- [Text under study]
━━━━━━━━━━━━━━━━━━━━

The study also reports that:

  • On average, 52 percent of state public assistance spending supports working families, with costs as high as $3.7 billion in California, $3.3 billion in New York, and $2 billion in Texas.
  • Reliance on public assistance can be found among workers in a diverse range of occupations, including frontline fast-food workers (52 percent), childcare workers (46 percent), home care workers (48 percent), and part-time college faculty (25 percent).

From 2003 to 2013, wage growth remained flat or negative for the entire bottom 70 percent of workers in the United States, Jacobs says. Over the same time, the share of non-elderly Americans receiving health insurance from an employer fell almost 10 percentage points, from 67 percent to 58 percent.

Far behind inflation

Despite modest pay raises at some of the country’s largest and most profitable employers, including Walmart and McDonald’s, wages continue to lag far behind inflation.

Raising wages would result in significant savings to state and federal governments, the researchers say. In recent months, the substantial cost of low wages has prompted elected officials to take action.

California, Colorado, Maine, Oregon, and Washington are considering increasing the minimum wage to $12 or higher. In Connecticut, a proposal currently moving through the state legislature would fine large companies that pay low wages in an effort to recoup the cost these companies impose on taxpayers.


The Congressional Democrats’ fiscal year 2016 budget proposal unveiled last month included a provision that would roll back tax breaks for large companies that fail to raise pay on pace with inflation.

“Our public-assistance programs provide a vital support system for American families. Raising wages would lift working families out of poverty and allow all levels of government to better target how our tax dollars are used,” Jacobs says.

Funding was provided by the Service Employees International Union.

━━━━━━━━━━━━━━━━━━━━

- [Collected material]
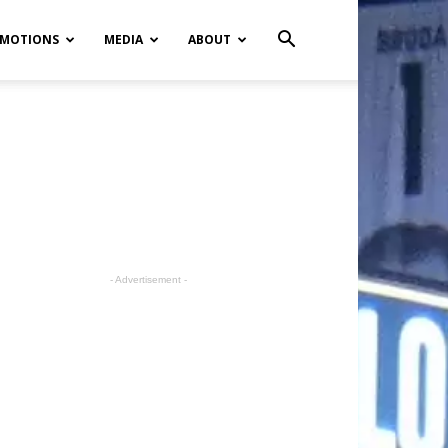
MOTIONS
MEDIA
ABOUT
- Advertisement -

━━━━━━━━━━━━━━━━━━━━

- [Work order] In the text on low wages and public assistance, what percentage of home care workers rely on public assistance?

- [Response to the exercise] 48 percent